***** Items *****

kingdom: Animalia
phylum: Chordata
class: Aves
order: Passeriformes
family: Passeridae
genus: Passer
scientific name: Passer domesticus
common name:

*****
***** Items *****

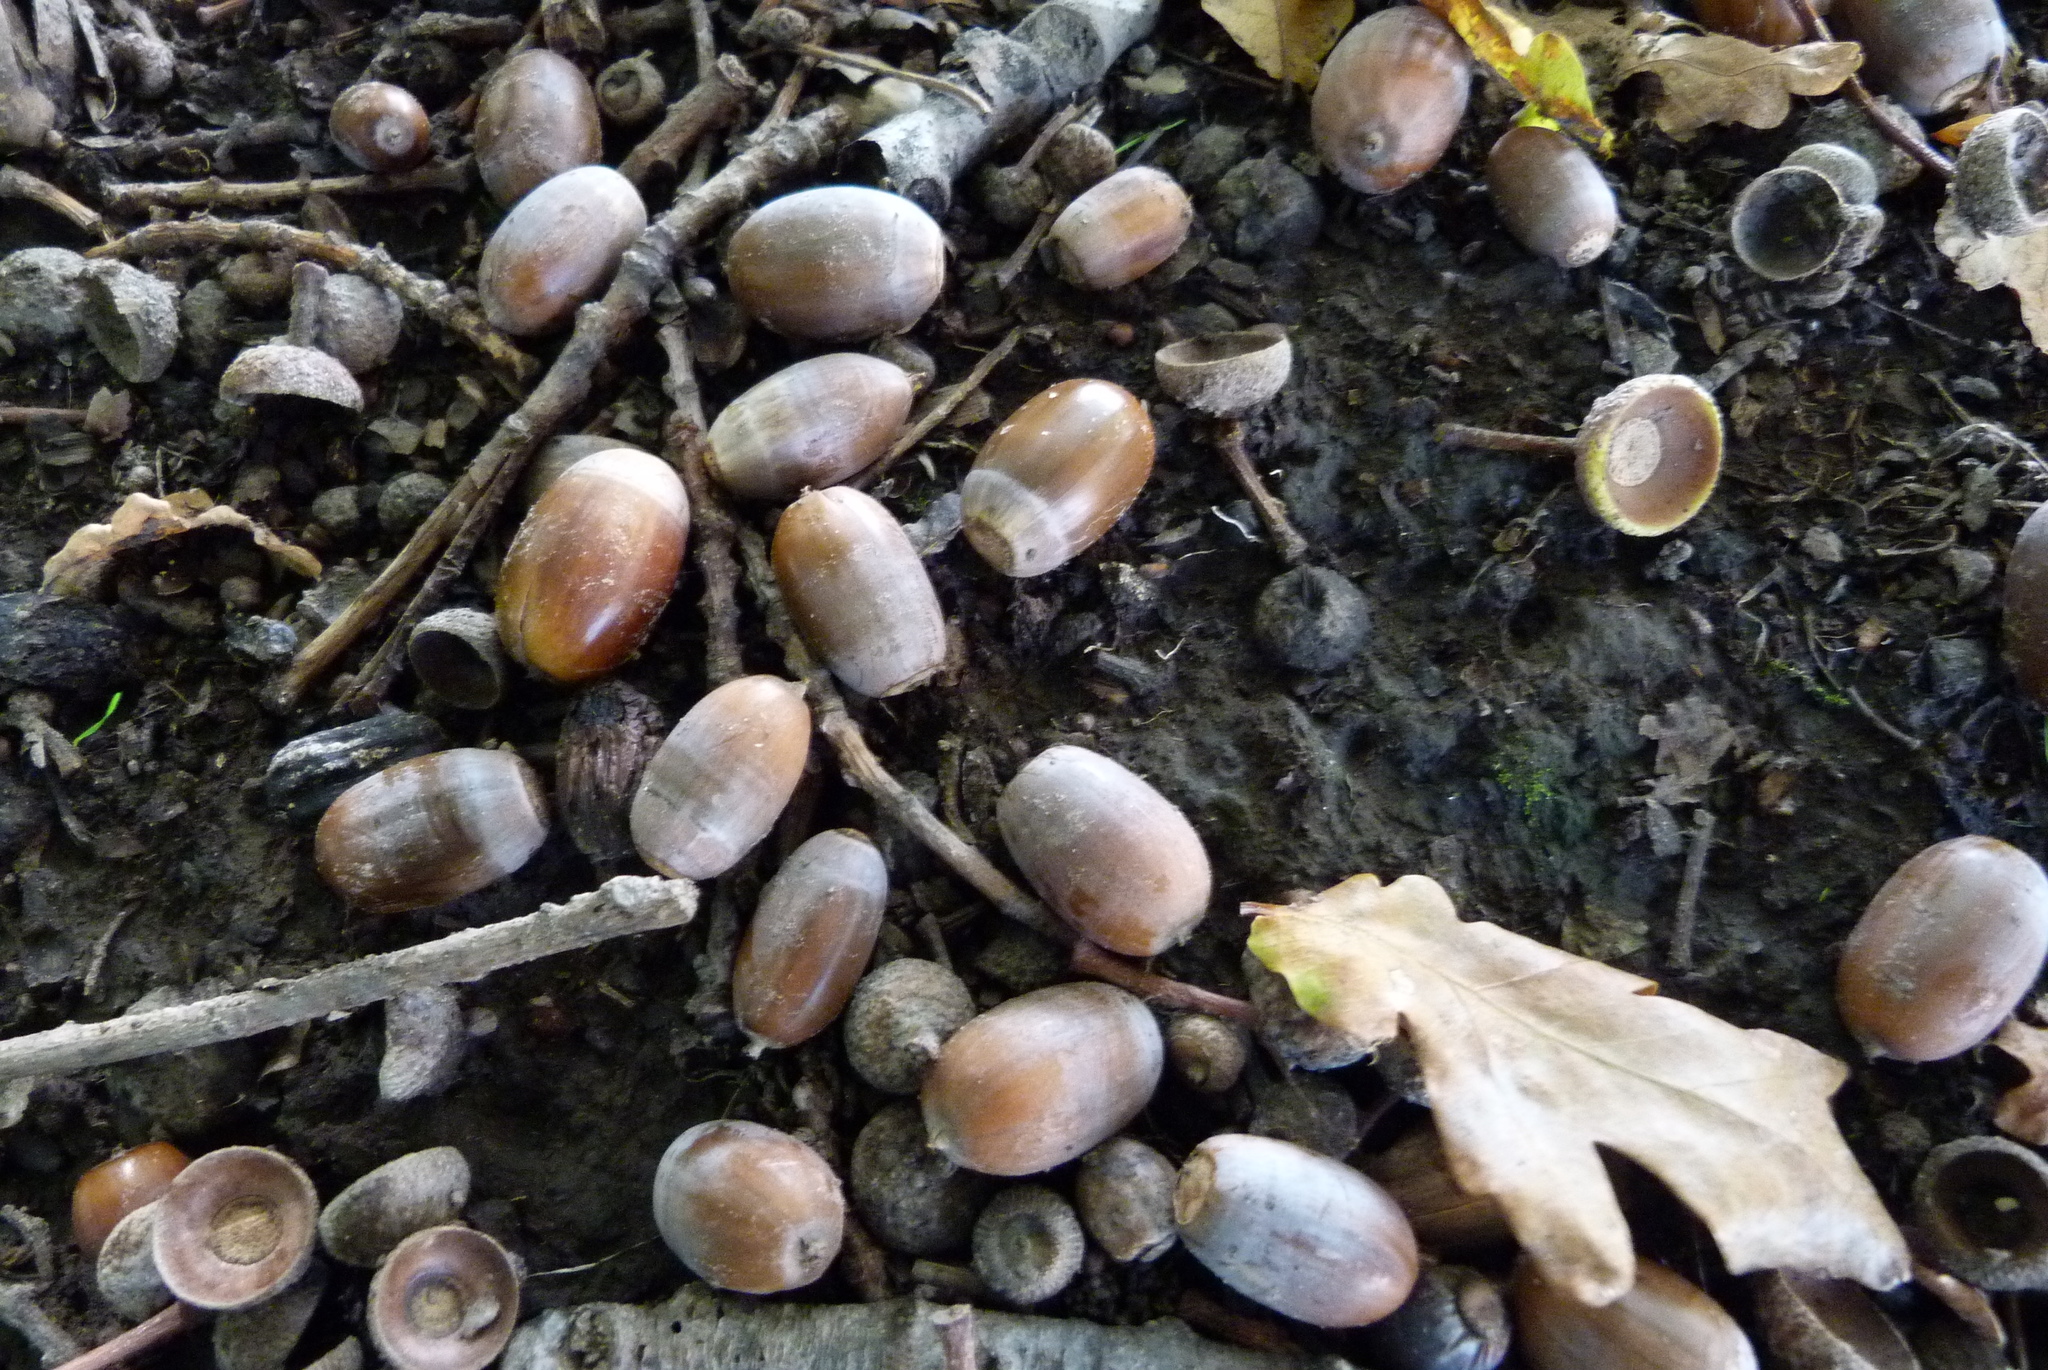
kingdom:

*****

Render as a JSON list of strings the lines of the entries from the line containing "kingdom: Animalia" through the line containing "scientific name: Passer domesticus", both included, with one string per line and blank lines omitted.

▸ Result of the exercise
[
  "kingdom: Animalia",
  "phylum: Chordata",
  "class: Aves",
  "order: Passeriformes",
  "family: Passeridae",
  "genus: Passer",
  "scientific name: Passer domesticus"
]